■ **REQUIREMENTS**
Update the entries from the line with "genus: Copsychus" to the line with "genus: Chamaenerion", replacing "common name" with "vernacular name" and leaving everything else unchanged. Give back only those lines.

**** GIVEN RECORDS ****

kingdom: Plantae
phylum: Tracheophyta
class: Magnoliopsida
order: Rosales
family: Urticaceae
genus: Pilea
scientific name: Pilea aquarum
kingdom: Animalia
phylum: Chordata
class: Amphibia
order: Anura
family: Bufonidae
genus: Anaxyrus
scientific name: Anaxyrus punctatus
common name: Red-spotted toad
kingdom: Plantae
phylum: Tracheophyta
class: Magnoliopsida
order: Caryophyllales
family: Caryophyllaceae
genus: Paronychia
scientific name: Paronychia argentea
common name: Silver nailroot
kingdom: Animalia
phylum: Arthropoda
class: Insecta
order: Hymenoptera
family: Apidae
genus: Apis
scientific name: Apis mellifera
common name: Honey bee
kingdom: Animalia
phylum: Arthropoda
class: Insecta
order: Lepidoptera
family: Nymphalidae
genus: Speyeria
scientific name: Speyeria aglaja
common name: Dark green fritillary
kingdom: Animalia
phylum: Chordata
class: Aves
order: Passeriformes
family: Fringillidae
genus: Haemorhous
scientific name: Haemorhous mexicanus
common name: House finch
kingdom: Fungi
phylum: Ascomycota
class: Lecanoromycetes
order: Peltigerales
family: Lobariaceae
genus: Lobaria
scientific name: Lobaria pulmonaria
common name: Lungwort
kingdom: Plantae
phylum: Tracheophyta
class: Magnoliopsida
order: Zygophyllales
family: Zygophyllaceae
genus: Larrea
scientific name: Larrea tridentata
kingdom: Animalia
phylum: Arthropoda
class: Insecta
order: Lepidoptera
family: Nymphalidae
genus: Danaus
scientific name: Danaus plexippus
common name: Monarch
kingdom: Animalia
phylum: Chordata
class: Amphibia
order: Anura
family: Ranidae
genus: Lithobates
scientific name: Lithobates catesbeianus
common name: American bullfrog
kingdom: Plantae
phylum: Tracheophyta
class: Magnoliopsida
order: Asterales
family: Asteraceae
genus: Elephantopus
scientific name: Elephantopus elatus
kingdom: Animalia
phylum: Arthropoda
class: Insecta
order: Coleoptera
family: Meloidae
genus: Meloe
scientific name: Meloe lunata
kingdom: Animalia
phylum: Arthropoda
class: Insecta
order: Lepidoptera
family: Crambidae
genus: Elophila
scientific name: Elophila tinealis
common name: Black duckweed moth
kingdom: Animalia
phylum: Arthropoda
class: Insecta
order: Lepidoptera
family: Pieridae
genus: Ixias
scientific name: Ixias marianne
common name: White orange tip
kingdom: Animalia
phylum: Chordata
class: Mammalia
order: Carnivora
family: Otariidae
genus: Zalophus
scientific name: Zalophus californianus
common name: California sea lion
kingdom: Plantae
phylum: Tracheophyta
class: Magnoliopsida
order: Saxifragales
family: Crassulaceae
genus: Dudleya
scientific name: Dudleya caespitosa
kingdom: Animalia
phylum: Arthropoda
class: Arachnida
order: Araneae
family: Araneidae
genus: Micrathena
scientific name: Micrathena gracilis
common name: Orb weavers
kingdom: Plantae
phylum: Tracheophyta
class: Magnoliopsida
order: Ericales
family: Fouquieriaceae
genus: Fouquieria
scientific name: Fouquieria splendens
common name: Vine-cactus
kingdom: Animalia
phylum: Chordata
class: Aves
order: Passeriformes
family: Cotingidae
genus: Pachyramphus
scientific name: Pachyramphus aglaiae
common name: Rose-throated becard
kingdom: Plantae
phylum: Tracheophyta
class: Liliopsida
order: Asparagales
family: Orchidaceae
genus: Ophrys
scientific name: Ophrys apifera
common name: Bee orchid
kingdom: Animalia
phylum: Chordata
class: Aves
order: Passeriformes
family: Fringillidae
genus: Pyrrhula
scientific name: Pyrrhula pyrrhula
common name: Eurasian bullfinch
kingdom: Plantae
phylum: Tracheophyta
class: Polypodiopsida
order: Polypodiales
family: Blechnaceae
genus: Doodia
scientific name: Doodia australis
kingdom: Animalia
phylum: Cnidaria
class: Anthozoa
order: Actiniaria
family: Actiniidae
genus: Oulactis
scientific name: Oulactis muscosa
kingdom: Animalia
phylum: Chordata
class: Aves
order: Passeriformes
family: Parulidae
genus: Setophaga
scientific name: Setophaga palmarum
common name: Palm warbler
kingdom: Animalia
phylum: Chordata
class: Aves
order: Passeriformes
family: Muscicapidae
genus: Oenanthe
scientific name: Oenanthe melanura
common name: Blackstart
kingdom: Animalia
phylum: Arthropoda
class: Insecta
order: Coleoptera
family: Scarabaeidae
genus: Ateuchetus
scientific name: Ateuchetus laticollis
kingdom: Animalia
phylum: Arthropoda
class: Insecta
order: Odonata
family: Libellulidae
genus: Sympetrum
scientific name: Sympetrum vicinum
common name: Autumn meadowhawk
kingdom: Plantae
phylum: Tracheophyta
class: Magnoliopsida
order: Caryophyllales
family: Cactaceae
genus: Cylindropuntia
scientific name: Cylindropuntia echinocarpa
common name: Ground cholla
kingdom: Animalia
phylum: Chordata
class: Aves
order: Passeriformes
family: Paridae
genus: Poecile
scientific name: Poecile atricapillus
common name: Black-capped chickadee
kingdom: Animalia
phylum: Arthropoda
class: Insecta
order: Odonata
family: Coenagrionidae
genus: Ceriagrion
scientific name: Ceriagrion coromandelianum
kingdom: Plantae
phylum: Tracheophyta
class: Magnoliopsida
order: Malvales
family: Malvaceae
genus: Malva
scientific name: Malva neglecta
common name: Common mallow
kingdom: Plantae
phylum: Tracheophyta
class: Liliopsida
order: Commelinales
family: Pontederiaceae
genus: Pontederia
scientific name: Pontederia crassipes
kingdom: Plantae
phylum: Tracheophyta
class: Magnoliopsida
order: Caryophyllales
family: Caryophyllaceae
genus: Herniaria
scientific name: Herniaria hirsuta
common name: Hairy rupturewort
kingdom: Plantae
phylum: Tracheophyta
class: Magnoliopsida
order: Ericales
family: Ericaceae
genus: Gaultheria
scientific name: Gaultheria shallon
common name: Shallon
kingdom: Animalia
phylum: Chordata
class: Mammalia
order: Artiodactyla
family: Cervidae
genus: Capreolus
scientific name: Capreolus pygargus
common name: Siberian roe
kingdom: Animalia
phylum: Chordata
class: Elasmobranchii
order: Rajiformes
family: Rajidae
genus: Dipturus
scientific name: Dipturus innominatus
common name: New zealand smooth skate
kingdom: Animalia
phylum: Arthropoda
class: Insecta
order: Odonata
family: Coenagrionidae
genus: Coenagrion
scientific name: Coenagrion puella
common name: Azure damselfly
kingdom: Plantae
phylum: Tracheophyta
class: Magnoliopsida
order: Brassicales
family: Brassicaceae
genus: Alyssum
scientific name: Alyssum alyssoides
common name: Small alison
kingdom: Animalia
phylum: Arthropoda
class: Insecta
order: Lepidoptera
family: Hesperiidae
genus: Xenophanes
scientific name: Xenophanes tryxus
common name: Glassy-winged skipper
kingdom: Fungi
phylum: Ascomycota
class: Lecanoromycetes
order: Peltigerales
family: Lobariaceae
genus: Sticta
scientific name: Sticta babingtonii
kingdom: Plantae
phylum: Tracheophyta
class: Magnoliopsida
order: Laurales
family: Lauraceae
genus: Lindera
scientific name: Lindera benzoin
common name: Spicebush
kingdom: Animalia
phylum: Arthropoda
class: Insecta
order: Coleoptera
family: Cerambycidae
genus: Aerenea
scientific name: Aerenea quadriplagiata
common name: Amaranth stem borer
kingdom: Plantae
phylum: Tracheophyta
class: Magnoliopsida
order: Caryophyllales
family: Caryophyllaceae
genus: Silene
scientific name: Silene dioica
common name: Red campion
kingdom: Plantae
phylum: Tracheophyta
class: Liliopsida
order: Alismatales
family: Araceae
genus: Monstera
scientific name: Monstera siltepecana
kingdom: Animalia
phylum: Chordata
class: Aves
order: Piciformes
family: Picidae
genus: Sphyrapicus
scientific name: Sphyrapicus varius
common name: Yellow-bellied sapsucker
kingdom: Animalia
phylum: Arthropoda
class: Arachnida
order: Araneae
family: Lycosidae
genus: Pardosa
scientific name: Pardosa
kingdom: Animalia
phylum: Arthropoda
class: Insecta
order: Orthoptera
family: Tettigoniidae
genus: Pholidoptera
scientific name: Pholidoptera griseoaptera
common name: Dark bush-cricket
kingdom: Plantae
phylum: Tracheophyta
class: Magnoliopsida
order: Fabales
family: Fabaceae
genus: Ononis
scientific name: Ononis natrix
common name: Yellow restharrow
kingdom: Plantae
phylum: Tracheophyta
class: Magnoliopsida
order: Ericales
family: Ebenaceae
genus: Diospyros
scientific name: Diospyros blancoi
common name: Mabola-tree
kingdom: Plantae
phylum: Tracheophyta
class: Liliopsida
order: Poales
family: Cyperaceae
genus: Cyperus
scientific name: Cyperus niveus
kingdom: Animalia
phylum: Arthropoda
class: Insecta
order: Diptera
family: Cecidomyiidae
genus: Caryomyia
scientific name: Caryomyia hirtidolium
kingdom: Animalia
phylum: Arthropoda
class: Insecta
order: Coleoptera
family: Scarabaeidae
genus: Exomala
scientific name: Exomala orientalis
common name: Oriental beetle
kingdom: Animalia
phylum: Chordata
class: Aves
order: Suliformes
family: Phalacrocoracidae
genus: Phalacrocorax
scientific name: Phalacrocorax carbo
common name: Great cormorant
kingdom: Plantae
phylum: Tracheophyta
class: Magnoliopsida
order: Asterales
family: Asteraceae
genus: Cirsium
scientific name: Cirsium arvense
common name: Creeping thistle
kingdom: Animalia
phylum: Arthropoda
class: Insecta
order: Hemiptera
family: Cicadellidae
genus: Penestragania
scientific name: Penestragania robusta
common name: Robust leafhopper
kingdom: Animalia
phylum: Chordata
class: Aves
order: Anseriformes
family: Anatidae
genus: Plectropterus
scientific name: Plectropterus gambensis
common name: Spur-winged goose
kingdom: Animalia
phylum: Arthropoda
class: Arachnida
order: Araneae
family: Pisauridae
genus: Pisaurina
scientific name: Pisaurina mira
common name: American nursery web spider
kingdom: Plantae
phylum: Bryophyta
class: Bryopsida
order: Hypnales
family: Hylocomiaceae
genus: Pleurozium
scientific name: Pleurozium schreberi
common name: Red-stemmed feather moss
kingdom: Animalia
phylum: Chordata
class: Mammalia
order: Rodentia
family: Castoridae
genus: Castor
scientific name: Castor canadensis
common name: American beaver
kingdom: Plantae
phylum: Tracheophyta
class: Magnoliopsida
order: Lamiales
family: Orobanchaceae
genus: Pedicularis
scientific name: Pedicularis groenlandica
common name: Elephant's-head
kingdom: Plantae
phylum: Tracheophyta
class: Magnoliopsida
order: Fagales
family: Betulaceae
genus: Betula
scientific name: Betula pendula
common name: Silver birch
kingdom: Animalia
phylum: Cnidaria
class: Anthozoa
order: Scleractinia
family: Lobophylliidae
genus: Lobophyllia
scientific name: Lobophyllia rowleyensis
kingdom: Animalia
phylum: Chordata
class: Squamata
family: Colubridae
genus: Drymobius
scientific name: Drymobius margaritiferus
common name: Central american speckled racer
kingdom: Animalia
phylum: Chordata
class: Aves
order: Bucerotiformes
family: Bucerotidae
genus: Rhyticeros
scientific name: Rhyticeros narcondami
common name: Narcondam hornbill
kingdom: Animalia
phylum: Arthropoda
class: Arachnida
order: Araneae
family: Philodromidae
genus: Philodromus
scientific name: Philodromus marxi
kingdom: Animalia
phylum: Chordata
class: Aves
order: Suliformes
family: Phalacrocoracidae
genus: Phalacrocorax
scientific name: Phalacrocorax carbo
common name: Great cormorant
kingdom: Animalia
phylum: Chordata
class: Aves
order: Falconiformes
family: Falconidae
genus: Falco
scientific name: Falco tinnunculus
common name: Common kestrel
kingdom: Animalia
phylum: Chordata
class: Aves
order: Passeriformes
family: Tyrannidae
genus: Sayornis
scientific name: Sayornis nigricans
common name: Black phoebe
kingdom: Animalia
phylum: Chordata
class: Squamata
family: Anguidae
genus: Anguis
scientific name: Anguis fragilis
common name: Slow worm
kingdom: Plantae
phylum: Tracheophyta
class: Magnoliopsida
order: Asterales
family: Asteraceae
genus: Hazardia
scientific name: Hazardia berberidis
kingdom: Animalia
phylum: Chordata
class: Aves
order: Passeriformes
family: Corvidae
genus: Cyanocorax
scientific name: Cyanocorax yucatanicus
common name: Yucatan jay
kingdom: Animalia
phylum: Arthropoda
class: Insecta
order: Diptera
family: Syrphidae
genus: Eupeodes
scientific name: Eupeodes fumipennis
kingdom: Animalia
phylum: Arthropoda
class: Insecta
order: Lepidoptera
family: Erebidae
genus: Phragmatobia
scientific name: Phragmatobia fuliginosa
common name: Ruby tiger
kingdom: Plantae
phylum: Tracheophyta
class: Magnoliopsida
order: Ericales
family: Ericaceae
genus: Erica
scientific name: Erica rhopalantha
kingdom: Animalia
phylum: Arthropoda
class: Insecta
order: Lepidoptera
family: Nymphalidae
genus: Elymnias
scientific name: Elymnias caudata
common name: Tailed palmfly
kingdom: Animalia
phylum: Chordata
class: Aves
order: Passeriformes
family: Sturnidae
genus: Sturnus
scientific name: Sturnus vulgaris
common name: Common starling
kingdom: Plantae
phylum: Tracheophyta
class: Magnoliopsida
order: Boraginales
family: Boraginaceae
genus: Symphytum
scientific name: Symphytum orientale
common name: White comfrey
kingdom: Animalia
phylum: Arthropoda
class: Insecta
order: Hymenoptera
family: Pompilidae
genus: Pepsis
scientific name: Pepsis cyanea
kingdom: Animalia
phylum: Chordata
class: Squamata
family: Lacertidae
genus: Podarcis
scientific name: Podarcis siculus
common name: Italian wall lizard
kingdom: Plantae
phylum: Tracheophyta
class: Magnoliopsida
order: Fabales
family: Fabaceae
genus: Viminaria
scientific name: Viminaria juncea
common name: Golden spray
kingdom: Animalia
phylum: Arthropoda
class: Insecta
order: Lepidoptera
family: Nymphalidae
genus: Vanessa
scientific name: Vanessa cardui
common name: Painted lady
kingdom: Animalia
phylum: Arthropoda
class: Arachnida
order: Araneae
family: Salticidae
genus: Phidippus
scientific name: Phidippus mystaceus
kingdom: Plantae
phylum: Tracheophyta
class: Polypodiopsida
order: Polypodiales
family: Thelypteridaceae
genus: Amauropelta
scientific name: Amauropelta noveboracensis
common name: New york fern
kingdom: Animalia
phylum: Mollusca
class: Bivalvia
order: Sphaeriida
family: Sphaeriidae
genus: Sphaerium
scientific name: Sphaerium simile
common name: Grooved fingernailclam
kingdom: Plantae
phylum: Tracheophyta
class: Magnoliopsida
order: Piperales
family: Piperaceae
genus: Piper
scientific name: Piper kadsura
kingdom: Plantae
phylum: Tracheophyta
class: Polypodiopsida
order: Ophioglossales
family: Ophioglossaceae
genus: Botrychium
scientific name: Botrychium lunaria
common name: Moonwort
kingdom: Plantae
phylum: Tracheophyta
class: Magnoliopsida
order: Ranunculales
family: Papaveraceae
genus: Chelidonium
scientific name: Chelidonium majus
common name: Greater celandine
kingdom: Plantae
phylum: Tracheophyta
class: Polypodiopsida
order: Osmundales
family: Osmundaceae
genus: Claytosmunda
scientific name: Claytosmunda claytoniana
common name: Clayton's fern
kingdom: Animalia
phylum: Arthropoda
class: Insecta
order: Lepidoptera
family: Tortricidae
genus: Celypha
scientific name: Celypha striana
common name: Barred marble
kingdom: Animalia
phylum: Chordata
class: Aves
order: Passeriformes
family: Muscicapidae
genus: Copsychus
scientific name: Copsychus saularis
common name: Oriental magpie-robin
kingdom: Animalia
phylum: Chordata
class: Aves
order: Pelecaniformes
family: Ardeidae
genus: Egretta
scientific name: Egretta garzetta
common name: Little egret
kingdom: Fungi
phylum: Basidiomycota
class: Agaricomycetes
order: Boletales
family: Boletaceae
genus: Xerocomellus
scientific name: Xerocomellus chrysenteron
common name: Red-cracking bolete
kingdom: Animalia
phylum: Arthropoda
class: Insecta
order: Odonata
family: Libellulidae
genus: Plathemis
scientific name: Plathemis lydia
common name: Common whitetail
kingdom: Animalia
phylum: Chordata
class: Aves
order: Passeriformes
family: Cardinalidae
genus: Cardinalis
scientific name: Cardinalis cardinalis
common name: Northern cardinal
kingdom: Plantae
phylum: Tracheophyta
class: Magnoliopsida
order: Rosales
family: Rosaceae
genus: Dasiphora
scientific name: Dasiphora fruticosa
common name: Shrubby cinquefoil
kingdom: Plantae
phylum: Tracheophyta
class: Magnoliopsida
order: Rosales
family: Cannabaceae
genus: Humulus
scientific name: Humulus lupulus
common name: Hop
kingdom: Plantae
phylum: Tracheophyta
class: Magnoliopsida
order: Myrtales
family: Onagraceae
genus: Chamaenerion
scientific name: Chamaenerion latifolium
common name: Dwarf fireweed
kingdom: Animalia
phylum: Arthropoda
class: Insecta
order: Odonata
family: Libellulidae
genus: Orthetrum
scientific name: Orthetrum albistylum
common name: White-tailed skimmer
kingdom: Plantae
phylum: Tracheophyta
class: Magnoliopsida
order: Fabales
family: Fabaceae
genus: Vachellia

****

■ **EXPECTED ANSWER**
genus: Copsychus
scientific name: Copsychus saularis
vernacular name: Oriental magpie-robin
kingdom: Animalia
phylum: Chordata
class: Aves
order: Pelecaniformes
family: Ardeidae
genus: Egretta
scientific name: Egretta garzetta
vernacular name: Little egret
kingdom: Fungi
phylum: Basidiomycota
class: Agaricomycetes
order: Boletales
family: Boletaceae
genus: Xerocomellus
scientific name: Xerocomellus chrysenteron
vernacular name: Red-cracking bolete
kingdom: Animalia
phylum: Arthropoda
class: Insecta
order: Odonata
family: Libellulidae
genus: Plathemis
scientific name: Plathemis lydia
vernacular name: Common whitetail
kingdom: Animalia
phylum: Chordata
class: Aves
order: Passeriformes
family: Cardinalidae
genus: Cardinalis
scientific name: Cardinalis cardinalis
vernacular name: Northern cardinal
kingdom: Plantae
phylum: Tracheophyta
class: Magnoliopsida
order: Rosales
family: Rosaceae
genus: Dasiphora
scientific name: Dasiphora fruticosa
vernacular name: Shrubby cinquefoil
kingdom: Plantae
phylum: Tracheophyta
class: Magnoliopsida
order: Rosales
family: Cannabaceae
genus: Humulus
scientific name: Humulus lupulus
vernacular name: Hop
kingdom: Plantae
phylum: Tracheophyta
class: Magnoliopsida
order: Myrtales
family: Onagraceae
genus: Chamaenerion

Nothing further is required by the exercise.